Mapping benefit, risk, and opportunity in PAD4 inhibition

Caio Santos Bonilha^1,2*FLAVIO Protasio Veras^3,4

• ¹University of Glasgow, Glasgow, United Kingdom
• ²University of Oxford, Oxford, United Kingdom
• ³Universidade Federal de Alfenas, Alfenas, Brazil
• ⁴Universidade de Sao Paulo, São Paulo, Brazil

Peptidylarginine deiminase 4 (PAD4) is increasingly targeted to modulate inflammatory pathology, yet its inhibition produces biological effects that extend beyond the processes it was originally designed to suppress. While PAD4 targeting has largely been pursued to limit neutrophil extracellular trap (NET) formation, accumulating data indicate that PAD4 activity also shapes immune regulation through citrullination of non-histone substrates, with consequences for antigen presentation, cytokine function, and adaptive immune activation. These broader effects introduce important considerations for translation, as PAD4 inhibition can simultaneously attenuate tissue-damaging inflammation and undermine protective host responses.
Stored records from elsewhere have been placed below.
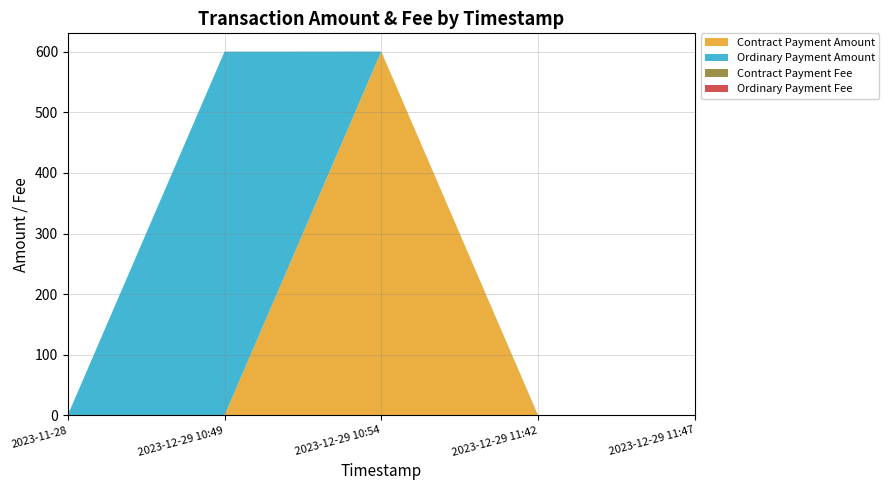

Reading left to right, extract all data points from this chart.

Contract Payment Amount: 0.0	0.0	600.5	0.0	0.0
Ordinary Payment Amount: 0.3	600.3	0.0	0.3	0.0
Contract Payment Fee: 0.0	0.0	0.0	0.0	0.0
Ordinary Payment Fee: 0.0	0.0	0.0	0.0	0.0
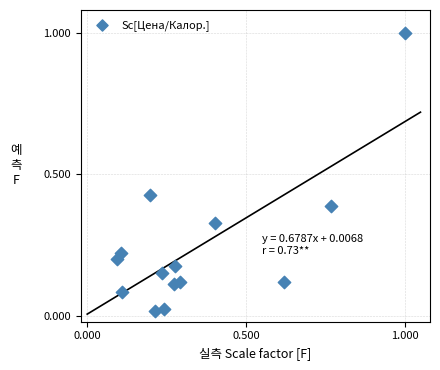

What is the range of Y values (max minus min)?

1.0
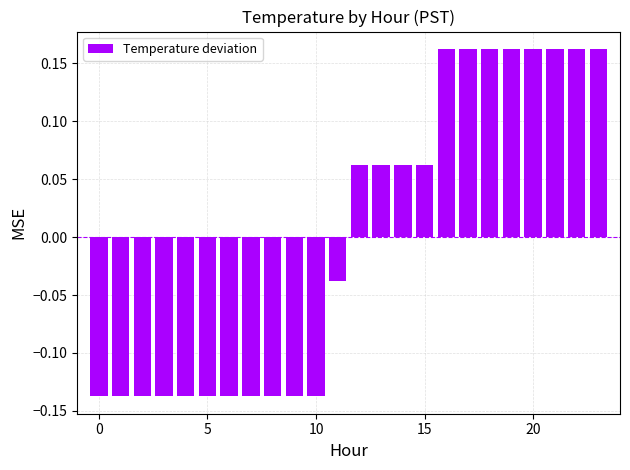

Count the values in the range 0 to 1.

12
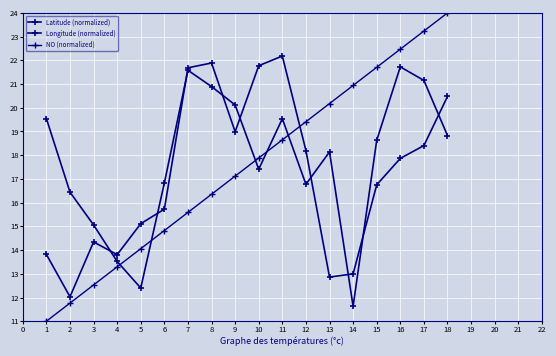

List the series in order of their overall mean, lowest first.

Longitude (normalized), NO (normalized), Latitude (normalized)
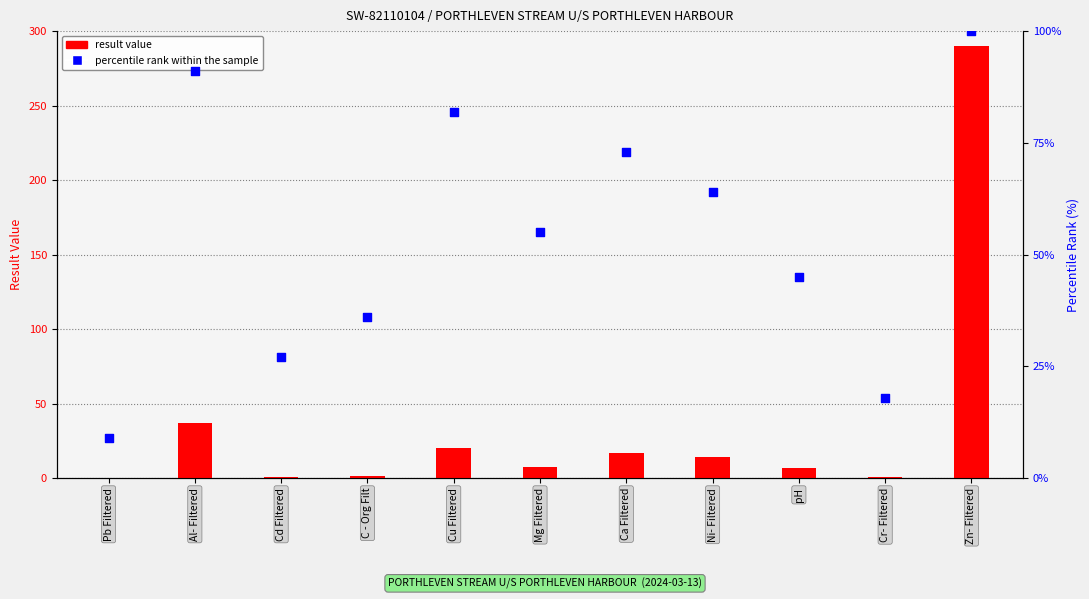

At which category is the sum across all series the highest?

Zn- Filtered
In this review, we examine PAD4 targeting through a benefit– risk–opportunity framework that integrates enzymatic specificity, cellular context, and disease setting. We discuss how suppression of NET-driven pathology underlies therapeutic benefit in thrombo-inflammatory disease, how impaired control of microbial dissemination represents a central risk in infection, and how direct effects on dendritic-and T-cell-mediated responses may be leveraged in autoimmune contexts. Rather than reflecting unintended drug activity, many immune effects attributed to off-target inhibition arise from disruption of citrullination-dependent regulatory pathways. This perspective provides a mechanistic basis for selecting indications, designing combination strategies, and defining appropriate safety endpoints, supporting a more precise and context-aware approach to PAD4 targeting in immune-mediated disease.